Franjo Pooth (born July 20, 1969) is a German businessman and former CEO of Maxfield.

==Early life==

Pooth was born on July 20, 1969, and is originally from Meerbusch, a city near Düsseldorf. His father is the architect Franz-Josef Pooth. Franjo Pooth went to the Mataré-School in Meerbusch and the Otto-Kühne-School in Bonn. His brother Mano is also a businessman.

==Business==

After his studies at the Architectural Association School of Architecture in London, Pooth joined the Firstgate Internet AG (subsidiary company of Deutsche Telekom in Cologne.
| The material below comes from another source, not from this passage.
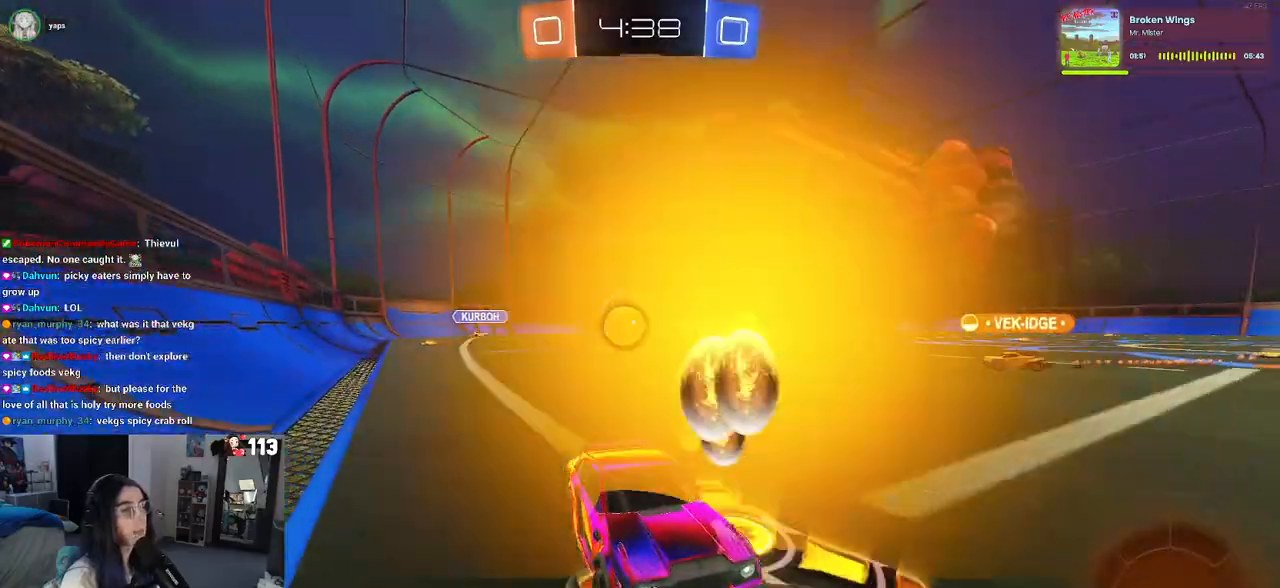
{"dt_ms": 500, "buttons": ["SQUARE", "R2"], "left_stick": "left", "right_stick": "center", "events": [[33, "R1", "up"], [250, "left_stick", "left"], [417, "SQUARE", "down"]]}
He then founded the brand agency MPFC, together with his partners Coordt von Mannstein and Patrik Graf von Faber Castell.

In 2003, Pooth founded the consumer electronic brand Maxfield, whose core business was to produce unique designed MP3 players and trend-orientated electronic devices in the European market. Pooth was its CEO until 2008 and was the finalist of the 2006 Ernst & Young Entrepreneur of the Year Award contest, representing Maxfield GmbH.

In 2009, Franjo Pooth was sentenced to one year on probation and a €100,000 fine by a court in Düsseldorf due to corruption and bribery. He was convicted of having bribed key personnel of the bank Sparkasse Düsseldorf to sign off on bank loans for his company Maxfield GmbH.

==Personal life==

Pooth has been married to German television personality Verona Pooth since 2004. They have two children together, San Diego (b. September 10, 2003) and Rocco Ernesto (b. June 4, 2011).